All of lore.kernel.org
 help / color / mirror / Atom feed
From: "Timur Kristóf" <timur.kristof@gmail.com>
To: amd-gfx@lists.freedesktop.org,
	"Alex Deucher" <alexander.deucher@amd.com>,
	christian.koenig@amd.com, "Natalie Vock" <natalie.vock@gmx.de>,
	"Mario Limonciello" <mario.limonciello@amd.com>,
	"Amir Shetaia" <Amir.Shetaia@amd.com>,
	"Marek Olšák" <maraeo@gmail.com>,
	"Tvrtko Ursulin" <tursulin@ursulin.net>
Subject: Re: [PATCH 4/7] drm/amdgpu/ih: Add retry_cam_ack IH function pointer
Date: Mon, 15 Jun 2026 17:02:06 +0200	[thread overview]
Message-ID: <3701855.dWV9SEqChM@timur-hyperion> (raw)
In-Reply-To: <828817bb-8d69-429f-b206-7c9858eeca72@ursulin.net>

On Monday, June 15, 2026 4:44:22 PM Central European Summer Time Tvrtko 
Ursulin wrote:
> On 25/05/2026 12:45, Timur Kristóf wrote:
> > Instead of writing the doorbell in amdgpu_gmc_handle_retry_fault()
> > directly, add an IH function pointer which can be defined in
> > a different way for different IH versions.
> > 
> > This is to allow implementing the filter CAM without a doorbell.
> > 
> > Signed-off-by: Timur Kristóf <timur.kristof@gmail.com>
> > ---
> > 
> >   drivers/gpu/drm/amd/amdgpu/amdgpu_gmc.c | 2 +-
> >   drivers/gpu/drm/amd/amdgpu/amdgpu_ih.h  | 1 +
> >   drivers/gpu/drm/amd/amdgpu/ih_v7_0.c    | 6 ++++++
> >   drivers/gpu/drm/amd/amdgpu/vega20_ih.c  | 8 +++++++-
> >   4 files changed, 15 insertions(+), 2 deletions(-)
> > 
> > diff --git a/drivers/gpu/drm/amd/amdgpu/amdgpu_gmc.c
> > b/drivers/gpu/drm/amd/amdgpu/amdgpu_gmc.c index
> > 52258f1341c2..d790b7619ccd 100644
> > --- a/drivers/gpu/drm/amd/amdgpu/amdgpu_gmc.c
> > +++ b/drivers/gpu/drm/amd/amdgpu/amdgpu_gmc.c
> > @@ -565,7 +565,7 @@ int amdgpu_gmc_handle_retry_fault(struct amdgpu_device
> > *adev,> 
> >   		ret = amdgpu_vm_handle_fault(adev, entry->pasid, 
entry->vmid, node_id,
> >   		
> >   					     addr, entry-
>timestamp, write_fault);
> > 
> > -		WDOORBELL32(adev->irq.retry_cam_doorbell_index, 
cam_index);
> > +		adev->irq.ih_funcs->retry_cam_ack(adev, cam_index);
> 
> How does not map which IP generations can end up calling it? Presumably
> your selection of ih_v7_0 and vega20_ih.c is an insightful one, but for
> me I see amdgpu_gmc_handle_retry_fault() is called from
> gmc_v9_0_process_interrupt, gmc_v10_0_process_interrupt,
> gmc_v11_0_process_interrupt and gmc_v12_0_process_interrupt(). Is there
> a map somewhere which shows which GMC versions go with which IH blocks?

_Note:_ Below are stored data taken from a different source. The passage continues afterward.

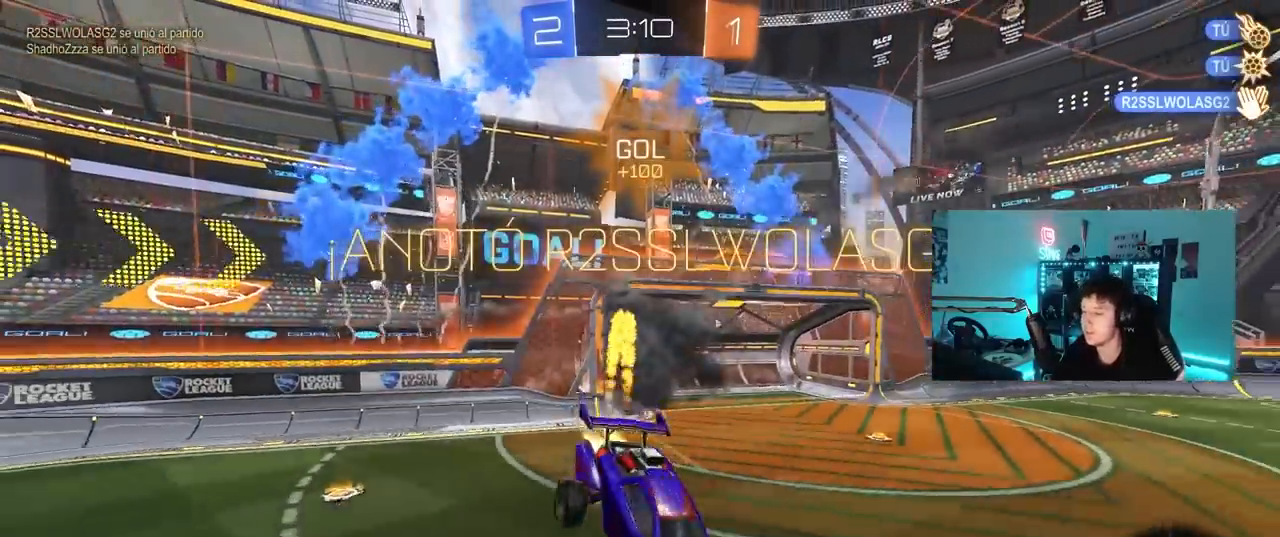
{"keys": ["a", "shift", "w"], "mouse": ["left", "right"], "mouse_move": "still", "events": [[117, "w", "down"], [167, "d", "down"], [317, "d", "up"], [317, "w", "up"], [350, "w", "down"], [450, "mouse_right", "down"], [500, "a", "down"], [500, "shift", "down"]]}
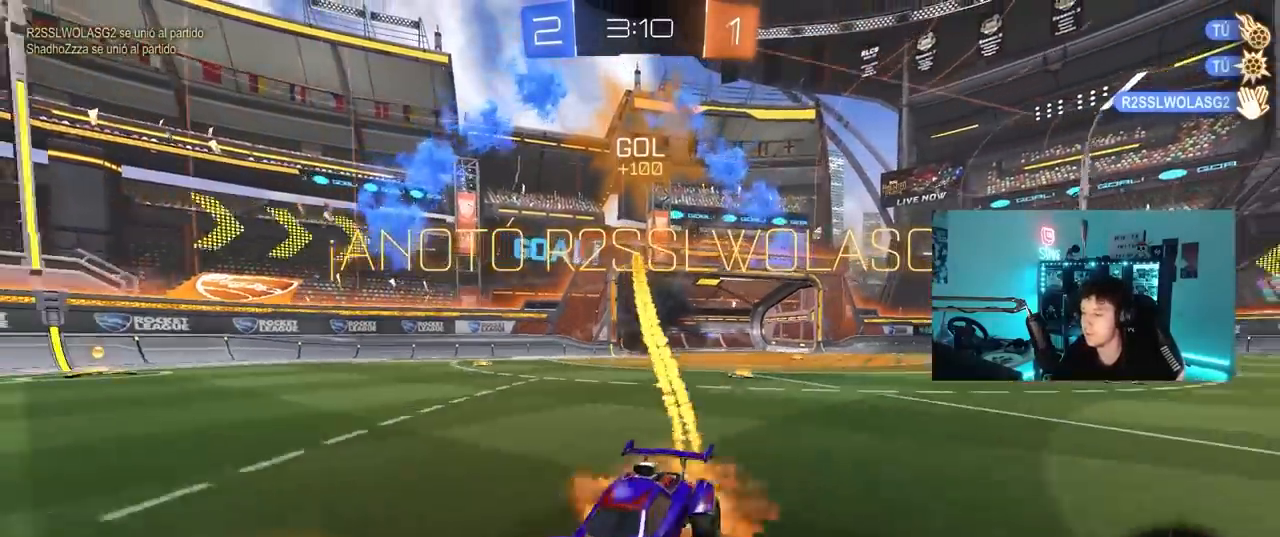
{"keys": ["a", "shift"], "mouse": ["left"], "mouse_move": "still", "events": [[100, "mouse_right", "up"], [133, "mouse_right", "down"], [133, "w", "up"], [183, "s", "down"], [283, "space", "down"], [317, "mouse_right", "up"], [417, "space", "up"], [467, "s", "up"]]}
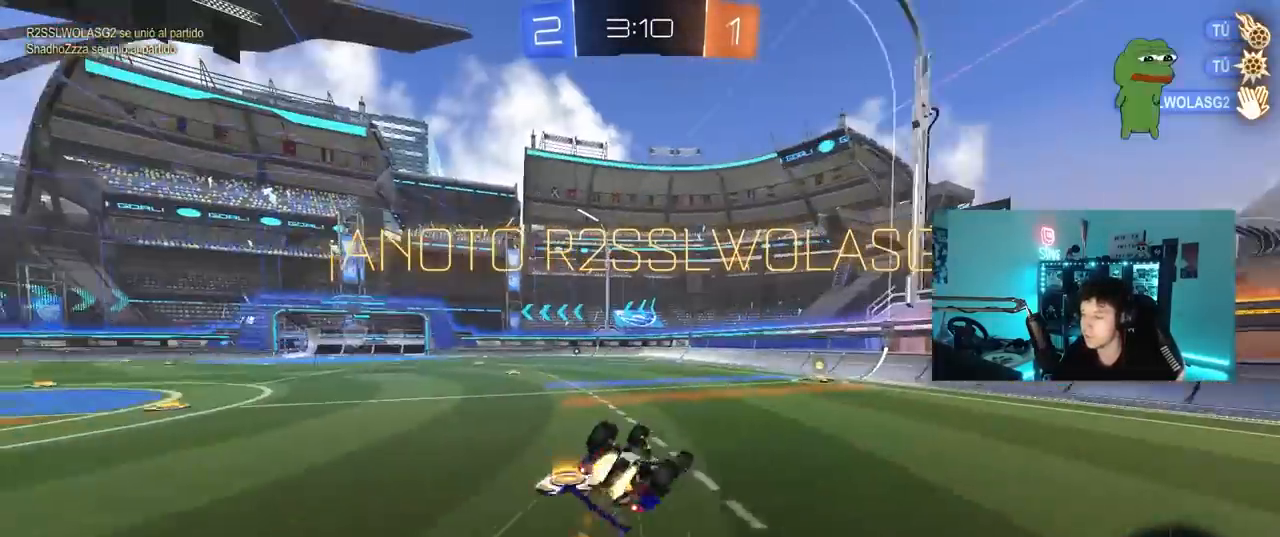
{"keys": ["w"], "mouse": [], "mouse_move": "still", "events": [[150, "s", "down"], [250, "s", "up"], [300, "mouse_left", "up"], [383, "w", "down"], [433, "shift", "up"], [483, "a", "up"]]}
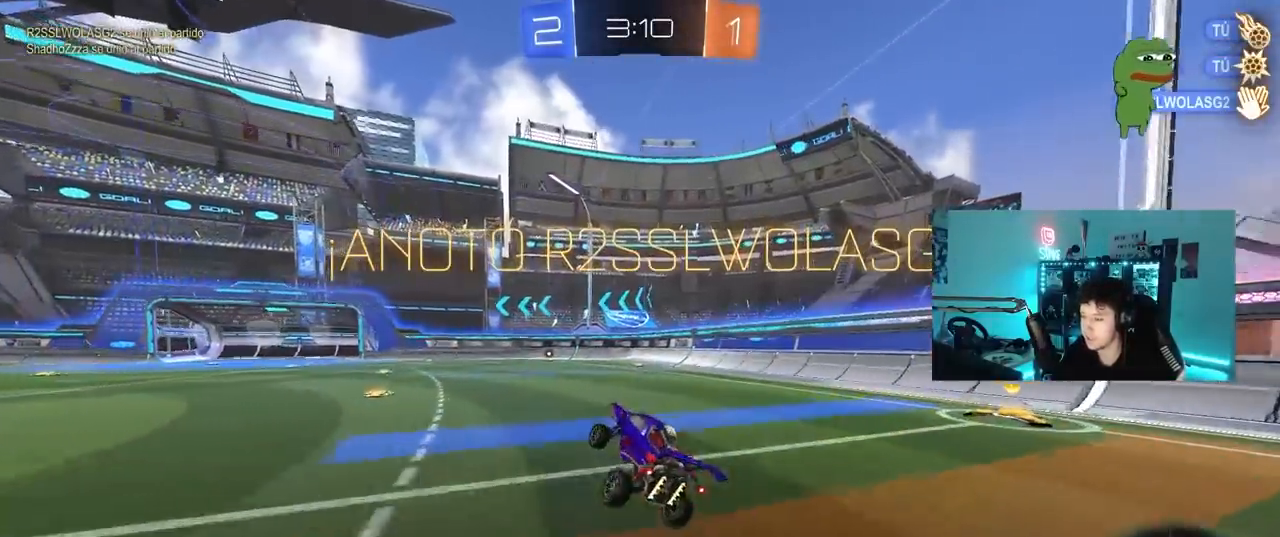
{"keys": ["a", "shift", "w"], "mouse": ["right"], "mouse_move": "still", "events": [[33, "w", "up"], [83, "d", "down"], [217, "d", "up"], [267, "w", "down"], [350, "d", "down"], [350, "mouse_right", "down"], [400, "a", "down"], [400, "d", "up"], [400, "shift", "down"], [450, "mouse_right", "up"], [500, "mouse_right", "down"]]}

The hardware writes interrupt data into a so-called IH ring (interrupt handler 
ring):
- Old GPUs only have one IH ring
- Newer dedicated GPUs have two IH rings
- APUs only have one IH ring
- Additionally there is a soft IH ring, which is implemented entirely in the 
driver and is used to make the processing more reliable.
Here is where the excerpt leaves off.